Extracted page text data:
============================================================
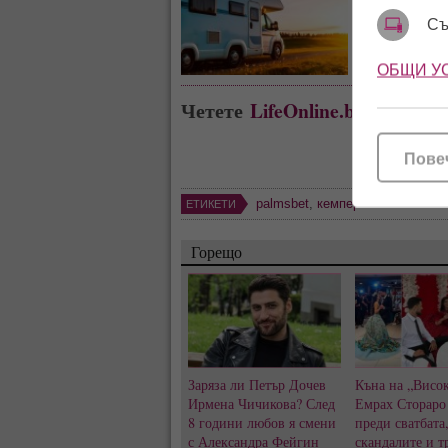
живота с 
Съ
ОБЩИ У
Четете
LifeOnline.bg
където в
Пове
palmsbet
,
кемпер
ЕТИКЕТИ
Горещо
Заряза ли Петър Дочев
Къна на „Висок
Ирмена Чичикова? След
Емрах Стораро
8 години любов я смени
преди сватбата
с Александра Фейгин
скандалите и т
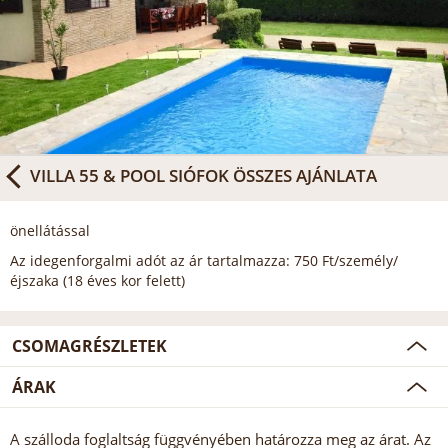
VILLA 55 & POOL SIÓFOK
ÖSSZES AJÁNLATA
önellátással
Az idegenforgalmi adót az ár tartalmazza: 750 Ft/személy/
éjszaka (18 éves kor felett)
CSOMAGRÉSZLETEK
ÁRAK
A szálloda foglaltság függvényében határozza meg az árat. Az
============================================================
• About this task
The entries are to be restated word for word, with pictures omitted.

• Task solution
живота с 
Съ
ОБЩИ У
Четете
LifeOnline.bg
където в
Пове
palmsbet
,
кемпер
ЕТИКЕТИ
Горещо
Заряза ли Петър Дочев
Къна на „Висок
Ирмена Чичикова? След
Емрах Стораро
8 години любов я смени
преди сватбата
с Александра Фейгин
скандалите и т
VILLA 55 & POOL SIÓFOK
ÖSSZES AJÁNLATA
önellátással
Az idegenforgalmi adót az ár tartalmazza: 750 Ft/személy/
éjszaka (18 éves kor felett)
CSOMAGRÉSZLETEK
ÁRAK
A szálloda foglaltság függvényében határozza meg az árat. Az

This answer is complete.